Brits finding their creative streak in lockdown by cooking and gardening

Brits finding their creative streak in lockdown by cooking and gardening

NEARLY half of adults don’t consider themselves to be artistic – despite enjoying creative hobbies such as cooking, photography and gardening.

The study of 2,000 Brits revealed 42 per cent of those put it down to not having the imagination, while 30 per cent simply "don’t know how to be" artistic.

But 60 per cent would like to be more creative, although blamed a lack of time, inspiration and even money for holding them back.

Despite this lack of inspiration, the research found seven in 10 will take part in artistic hobbies three times a week or more, including listening to music, reading a book, singing or dancing.

The survey was commissioned by Sky Arts as the TV channel becomes free for everyone to watch on Freeview channel 11 and Freesat channel 147.

Philip Edgar-Jones, director of Sky Arts, said: “When you hear the word ‘artistic’ you might immediately think of being a good painter or great at singing, but it can be anything that draws on your imagination.

"Whether that’s baking a cake, taking a photograph, dancing in a TikTok or writing a letter.

"That’s why we’ve thrown open the doors to make Sky Arts a TV channel that’s free for everyone to watch, inspiring people to connect with their creative side and explore all of the activities the arts sector has to offer.”

Top 30 interests people have:

1. Reading
2. Gardening
3. Cooking
4. Baking
5. Exercise /keeping fit
6. Photography
7. DIY
8. Playing board games
9. Looking at art
10. Writing
11. Playing computer games
12. Painting
13. Drawing
14. Craft projects such as making gifts or cards
15. Knitting /crocheting
16. Playing sports
17. Singing
18. Interior design
19. Playing a musical instrument
20. Dancing
21. Yoga
22. Orienteering /hiking
23. Posting pictures and/or videos on social media
24. Reading to their children
25. Meditation
26. Keeping a journal
27. Making/editing videos
28. Engineering
29. Mixing cocktails
30. Writing poetry

The research also revealed 41 per cent enjoy taking the time for more imaginative interests because it helps them to relax.

A further four in 10 said it makes them feel happy, with 30 per cent feeling more content when doing something creative.

And one in 10 even said it makes them feel younger.

The research also showed how trends have changed as a result of the pandemic, with 30 per cent missing nights out at the theatre and 36 per cent longing for a trip to the cinema.
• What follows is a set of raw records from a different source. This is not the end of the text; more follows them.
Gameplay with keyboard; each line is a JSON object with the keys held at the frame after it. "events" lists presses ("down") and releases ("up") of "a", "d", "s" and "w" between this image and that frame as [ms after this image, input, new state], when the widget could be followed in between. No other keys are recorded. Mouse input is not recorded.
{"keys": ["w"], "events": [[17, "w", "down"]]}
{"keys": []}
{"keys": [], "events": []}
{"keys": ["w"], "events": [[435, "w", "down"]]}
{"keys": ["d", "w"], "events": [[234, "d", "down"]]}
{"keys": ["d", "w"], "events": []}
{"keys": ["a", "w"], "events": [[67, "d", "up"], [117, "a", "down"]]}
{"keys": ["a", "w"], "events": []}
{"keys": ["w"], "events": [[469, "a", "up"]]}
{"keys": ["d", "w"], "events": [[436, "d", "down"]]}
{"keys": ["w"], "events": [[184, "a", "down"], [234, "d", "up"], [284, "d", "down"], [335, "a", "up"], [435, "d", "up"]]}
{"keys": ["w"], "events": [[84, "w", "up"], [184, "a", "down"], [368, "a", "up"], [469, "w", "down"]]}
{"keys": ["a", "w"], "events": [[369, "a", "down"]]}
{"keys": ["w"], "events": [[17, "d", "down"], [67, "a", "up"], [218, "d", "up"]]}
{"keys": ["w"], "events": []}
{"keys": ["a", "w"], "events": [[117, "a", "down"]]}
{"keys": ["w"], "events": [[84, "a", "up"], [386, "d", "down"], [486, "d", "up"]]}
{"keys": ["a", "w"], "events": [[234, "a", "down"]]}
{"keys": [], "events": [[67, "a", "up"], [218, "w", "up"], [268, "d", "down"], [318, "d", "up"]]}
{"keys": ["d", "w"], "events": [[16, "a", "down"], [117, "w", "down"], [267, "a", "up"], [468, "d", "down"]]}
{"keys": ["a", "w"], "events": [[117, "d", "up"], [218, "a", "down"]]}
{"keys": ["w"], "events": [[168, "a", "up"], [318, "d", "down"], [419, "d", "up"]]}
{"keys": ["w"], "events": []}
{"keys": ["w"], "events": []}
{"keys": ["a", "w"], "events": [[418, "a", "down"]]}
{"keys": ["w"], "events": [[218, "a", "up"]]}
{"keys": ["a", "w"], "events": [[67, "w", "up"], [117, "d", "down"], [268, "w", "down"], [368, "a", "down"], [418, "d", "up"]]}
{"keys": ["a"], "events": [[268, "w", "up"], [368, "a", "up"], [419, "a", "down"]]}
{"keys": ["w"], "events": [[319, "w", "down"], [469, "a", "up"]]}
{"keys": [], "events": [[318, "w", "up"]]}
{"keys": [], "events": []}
Almost three in 10 have felt incomplete without frequent trips to museums to stimulate their artistic passions, while 27 per cent want to return to music venues and concerts.

Many of those polled also admitted they couldn't imagine a world without books (50 per cent), music (48 per cent), TV (44 per cent) and films (30 per cent).

In fact, two-fifths would feel bored and even sad if they lived in a world where they couldn't enjoy creative interests.

But in a bid to keep their creative juices flowing during lockdown, 75 per cent made sure their artistic pursuits don’t fall by the wayside – or have even done more of the things they are passionate about.

For more than half, this helped them to relax, while 45 per cent said it helped to support their mental health, according to the OnePoll data.